Manuel Fernández de Santa Cruz y Sahagún (18 January 1637, Palencia (Spain) - 1 February 1699, Puebla (Mexico)) was a religious writer and Roman Catholic prelate who served as Bishop of Guadalajara (19 February 1674 – 2 June 1676), and Bishop of Tlaxcala (2 June 1676 – 1 February 1699). As well as founding charitable institutions in his diocese, he published Sor Juana's Carta atenagórica (critiquing a sermon by António Vieira) - without her permission (albeit under a pseudonym) and told her to focus on religious instead of secular studies, despite agreeing with her criticisms.

==Biography==
Manuel Fernández de Santa Cruz y Sahagún was born on January 18, 1637, in Palencia, Spain and ordained a priest in 1661. On February 19, 1674, he was selected by the King of Spain and confirmed by Pope Clement X as Bishop of Guadalajara. He was consecrated bishop by Payo Afán Enríquez de Ribera Manrique de Lara, Archbishop of México, with Juan de Ortega Cano Montañez y Patiño, Bishop of Durango as co-consecrator. He was installed on September 29, 1675. On March 31, 1676, he was selected by the King of Spain and confirmed on October 19, 1676, by Pope Innocent XI as Bishop of Tlaxcala. He was installed on August 9, 1677. He served as Bishop of Tlaxcala until his death on February 1, 1699.

==Episcopal succession==
While bishop, he served as the Principal Consecrator of:

- Juan de Santiago y León Garabito, Bishop of Guadalajara (1678);
- Francisco de Aguiar y Seijas y Ulloa, Bishop of Michoacán (1678);
- Juan Antonio García de Palacios, Bishop of Santiago de Cuba (1678);
- Nicolás Ortiz del Puerto y Colmenares Salgado, Bishop of Antequera (1680);
- Ginés Barrientos, Auxiliary Bishop of Manila (1681);
- Francisco Núñez de la Vega, Bishop of Chiapas (1684);
- Felipe Galindo Chávez y Pineda, Bishop of Guadalajara (1695);
- Diego Camacho y Ávila, Archbishop of Manila (1696); and
- Antonio de Arriaga y Agüero, Bishop of Yucatán (1698).

About this task:
Using the biography of Manuel Fernández de Santa Cruz y Sahagún above, answer these questions:
1. In what year was he ordained a priest?
2. Whose sermon does the Carta atenagórica critique?
3. Which Archbishop of Manila did he consecrate, and in what year?

Raw data:
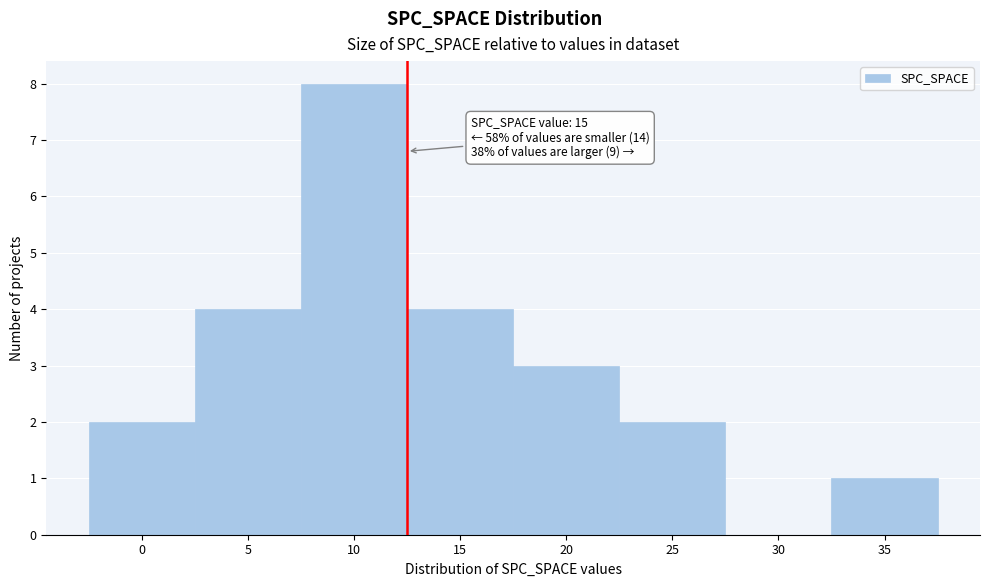

Reading right to left, what are all the values shown in this chart?

35=1	30=0	25=2	20=3	15=4	10=8	5=4	0=2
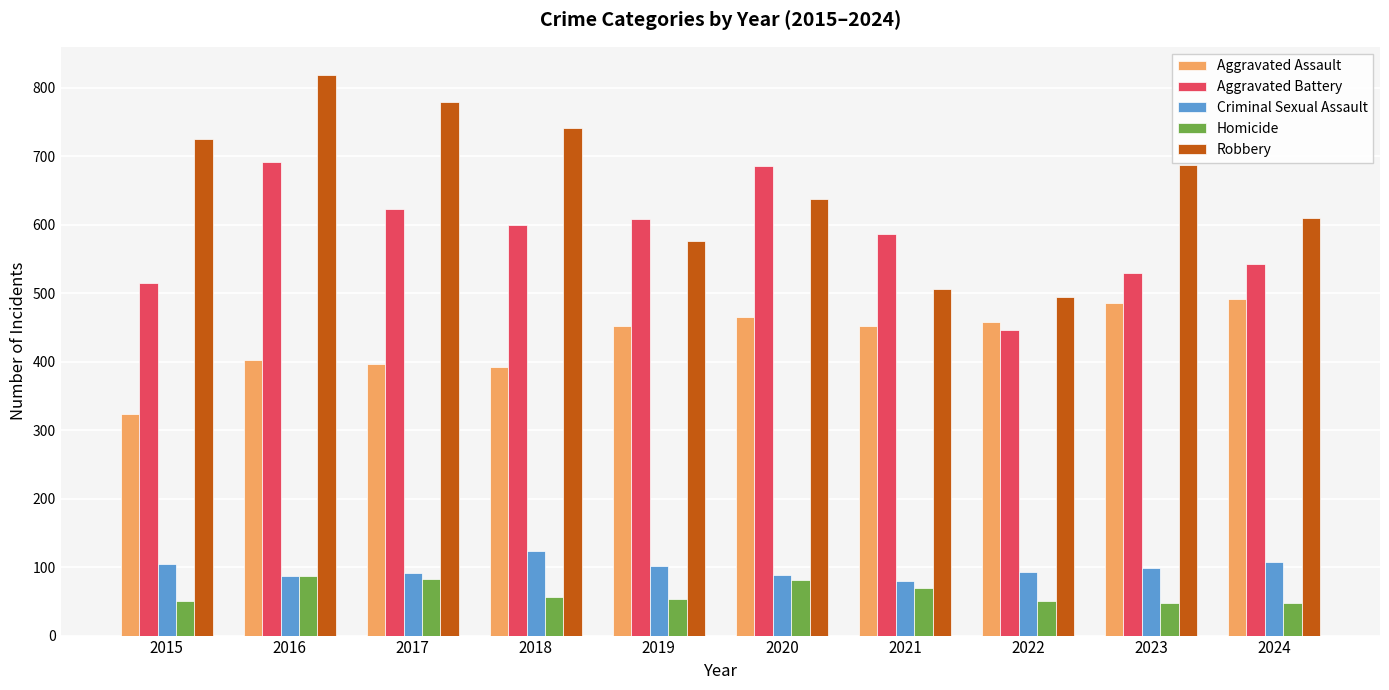

At which category is the sum across all series the highest?

2016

Solution:
1. 1661
2. António Vieira's
3. Diego Camacho y Ávila, in 1696